8. Flawed science, inadequate analysis. For EU legislation to be good for public health, and therefore to have a firm legal base, it needs to be based on sound science and analysis. To the extent that science has been used to justify the proposals, it has drawn stinging criticism from the scientists whose work has been cited. See: Scientific errors in the Tobacco Products Directive – a letter sent by scientists to the European Union and follow-up. The supporting analysis for this part of the directive is completely inadequate: there is no impact assessment or credible justification for the measures. The little there is (a one page fact sheet) has been dismissed by experts as a set of scientifically baseless assertions. Again, the treaties require proper justification and comprehensive impact assessment and none has been done (Article 5, Protocol 2). On what basis is this legislation proceeding?
9. The rest of it does very little. All this harmful, disproportionate and unlawful legislation might actually be worth enduing if the rest of the directive had some substantive evidence-based public health measures in it to compensate. But it doesn’t.
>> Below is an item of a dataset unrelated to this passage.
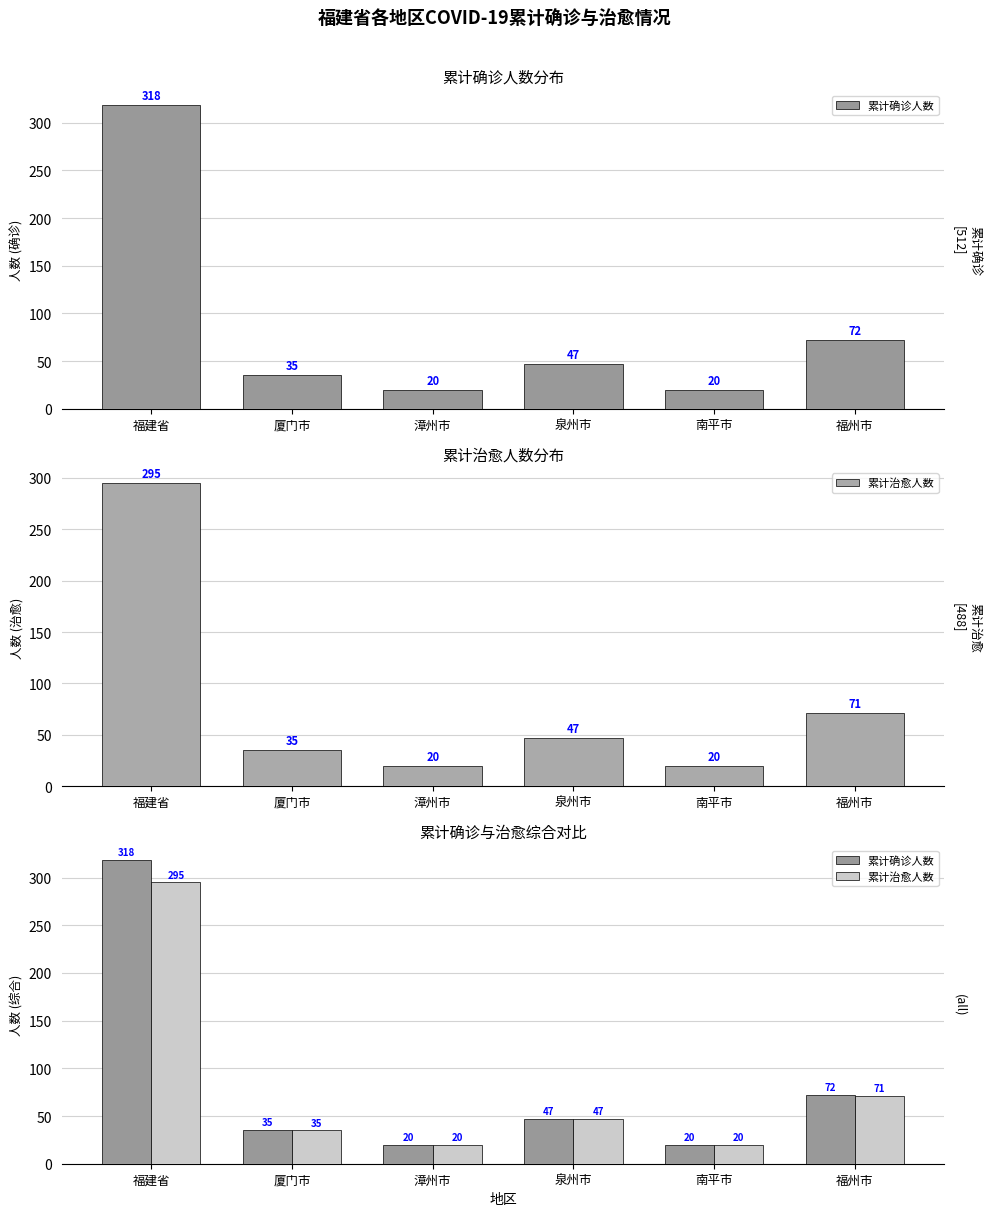

How many distinct data groups are displayed?

2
It is mostly just peripheral tinkering and harassment, which even the European Commission says would only reduce consumption by 2 percent in 5 years: far far less that the likely impact of e-cigarettes in future.
I wish I could say that this is all that is wrong, but there are further issues regarding excessive technical requirements, information demands that have no purpose, and discriminatory burdens placed on e-cigarette makers that are not placed on cigarettes vendors.
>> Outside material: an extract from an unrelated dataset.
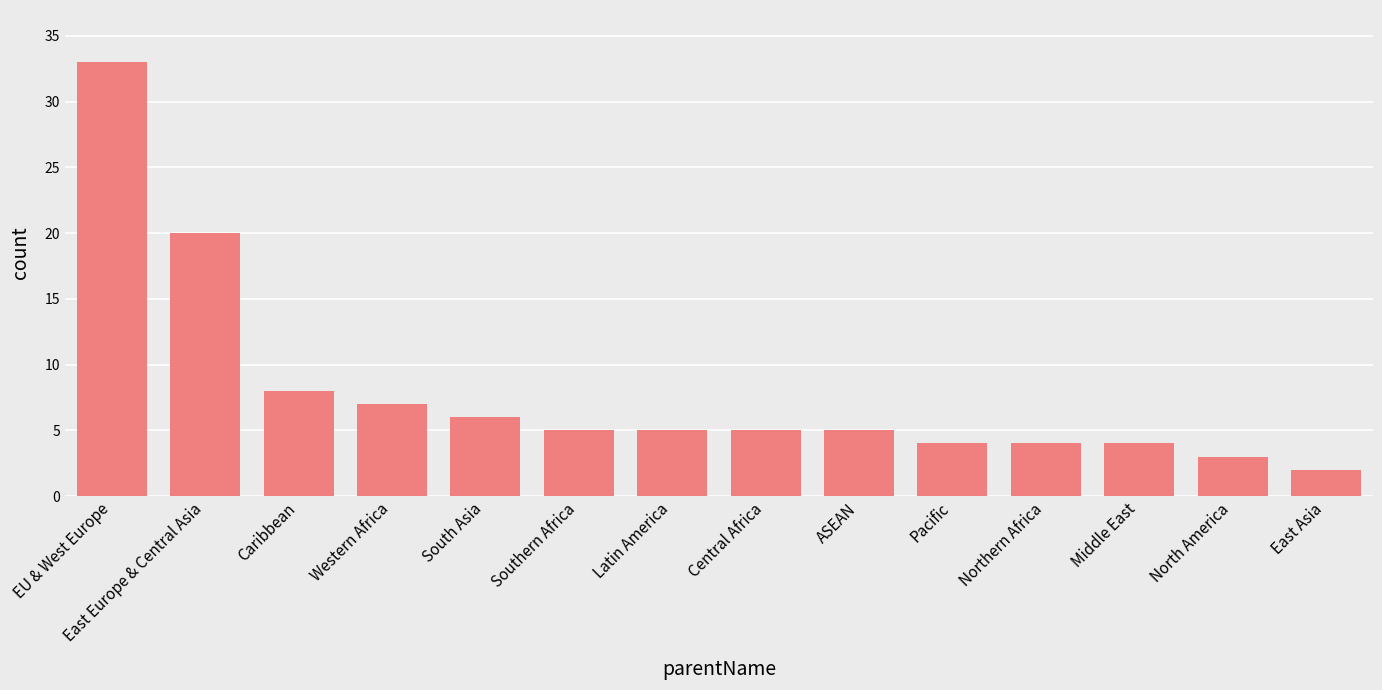

At which category does the chart reach its peak across all series?

EU & West Europe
The key measures in the directive from a public health perspective relate to reduced risk alternatives to smoking, and in agreeing to this you will be maintaining a ban on the product that has the best results in Europe by far and imposing a poorly designed, unscientific, regulatory framework for e-cigarettes negotiated in haste behind closed doors without consultation and in contradiction to the views of the most experienced scientists in the field.
It is disappointing to see agreement in the European legislature to so much that will be harmful to health and that so clearly violates the treaties. I hope you will use whatever influence you have to challenge this third rate legislation and to help develop a credible regulatory framework that will stand the test of time and be an example to other jurisdictions rather than an embarrassment to the European Union.